Et puis mes amis, mes collègues ont fait pression sur moi, j’ai suggéré qu’on retire cet avis parce que j’ai compris que dans la culture française, ça ne pouvait pas être compris. Il y a si peu de compréhension de liberté d’expression en France que cela serait tout simplement mal compris. Donc j’ai suggéré qu’il fallait enlever cet avis mais il était trop tard, cela avait été publié. Mais je ferais la même chose pour n’importe qui, quelque soit son point de vue. Cette idée de punir quelqu’un parce que l’Etat dit qu’il s’oppose à des faits historiques, c’est inimaginable, ce genre de chose qui ne peut se produire que dans les Etats totalitaires.

En fait c’est une insulte à la mémoire des victimes de l’holocauste, on n’honore pas ses victimes en adoptant les principes de leurs assassins, c’est un relook de la doctrine stalinienne.

F.T. : Toute dernière question, il nous reste une minute, Noam Chomsky, tout de même parce que vous avez beaucoup critiqué la notion française de la liberté d’expression, mais néanmoins, c’est l’antiracisme souvent qui gouverne cette limitation. Vous-même vous avez du souffrir de l’antisémitisme aux Etats-Unis, vous ne trouvez pas qu’il est normal de limiter la liberté d’expression, par exemple au nom de l’antiracisme, pour empêcher les insultes racistes, même pas ?

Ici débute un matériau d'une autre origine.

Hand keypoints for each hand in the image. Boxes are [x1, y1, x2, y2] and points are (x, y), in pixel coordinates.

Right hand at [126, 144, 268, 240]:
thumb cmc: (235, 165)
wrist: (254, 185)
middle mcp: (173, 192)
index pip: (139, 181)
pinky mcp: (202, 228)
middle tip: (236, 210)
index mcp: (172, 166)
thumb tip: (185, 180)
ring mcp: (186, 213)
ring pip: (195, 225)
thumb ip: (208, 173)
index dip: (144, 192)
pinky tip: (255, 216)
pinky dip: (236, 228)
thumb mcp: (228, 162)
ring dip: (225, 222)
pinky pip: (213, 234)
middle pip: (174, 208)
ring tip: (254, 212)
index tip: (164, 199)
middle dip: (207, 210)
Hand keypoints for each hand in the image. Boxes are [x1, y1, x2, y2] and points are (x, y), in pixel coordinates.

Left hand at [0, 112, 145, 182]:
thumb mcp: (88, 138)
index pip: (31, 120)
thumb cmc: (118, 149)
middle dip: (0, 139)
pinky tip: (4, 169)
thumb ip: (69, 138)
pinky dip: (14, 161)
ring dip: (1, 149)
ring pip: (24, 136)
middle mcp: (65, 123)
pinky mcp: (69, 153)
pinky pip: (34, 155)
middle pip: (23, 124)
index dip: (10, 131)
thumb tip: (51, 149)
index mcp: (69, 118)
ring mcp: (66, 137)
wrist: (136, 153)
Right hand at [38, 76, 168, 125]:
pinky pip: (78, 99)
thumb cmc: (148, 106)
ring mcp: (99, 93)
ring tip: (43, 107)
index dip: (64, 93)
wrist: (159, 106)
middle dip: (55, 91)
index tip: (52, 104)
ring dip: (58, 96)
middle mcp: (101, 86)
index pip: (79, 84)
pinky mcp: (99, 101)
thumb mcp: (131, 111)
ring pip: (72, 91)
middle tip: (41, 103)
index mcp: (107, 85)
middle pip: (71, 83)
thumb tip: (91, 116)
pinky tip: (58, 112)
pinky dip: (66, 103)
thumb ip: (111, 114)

N.C. : Certainement pas, ce n’est pas comme ça qu’on arrête le racisme, on ne met pas un terme au racisme en punissant les gens qui expriment des points de vue racistes. Prenez l’exemple que j’ai évoqué auparavant, dans les grands périodiques intellectuels aux Etats-Unis, on nie le génocide, par exemple le génocide des dizaines de millions de personnes par l’invasion européenne. Est-ce que la manière de s’y prendre c’est de mettre les gens en prison, non !, la manière de s’y prendre, c’est d’éduquer les gens, d’expliquer aux gens que ce n’est pas ce qui s’est passé, leur expliquer ce qui s’est passé. En fait, ceux qui nient l’holocauste, c’est intéressant comme cas. Il y a beaucoup de gens aux Etats-Unis qui nient l’holocauste, des gens qui ont des positions prestigieuses, parfois qui enseignent dans les universités, dans des instituts, des instituts révisionnistes, et personne n’y accorde la moindre attention. On ne les punit pas. Ils n’ont aucune influence. Maintenant, si on les poursuivait devant les tribunaux, avec des décisions des tribunaux, tout le monde en parlerait, et cela leur accorderait de l’influence. Donc aux Etats-Unis, les gens connaissent Faurisson mais ils ne connaissent pas les révisionnistes américains, parce que c’est une bonne réaction, il s’agit d’en faire fi et de les ignorer. Si on veut leur donner beaucoup de publicité, si on veut qu’ils soient connus, il faut les traiter de la manière dont ils sont traités en France. En tout cas, ce n’est pas la bonne manière de s’y prendre.

F.T. : Noam Chomsky, je ne peux pas vous résister, une toute dernière question, vous n’étiez pas venu en France depuis 25 ans, vous avez trouvé que ce pays a changé ?

N.C. : Je crois qu’on se braque trop sur le fait que cela fait 25 ans que je ne suis pas venu. Cela fait 25 ans que je ne suis pas venu en Europe continentale. La dernière fois que j’ai été aux Pays-Bas, c’était il y a 20 ans…je n’ai jamais été en Allemagne, je crois pour toutes sortes de raisons. J’ai été en Italie parce que j’aime beaucoup la Toscane…

Mais j’ai trop de choses à faire, si je dois voyager dans le Tiers-Monde… Je n’ai pas trop de choses à dire sur la France, car je ne la connais pas suffisamment. Je préfère garder le souvenir chéri de ce que je connais de la France.

F.T. : Merci, Noam Chomsky d’être venu dans cette émission ce soir.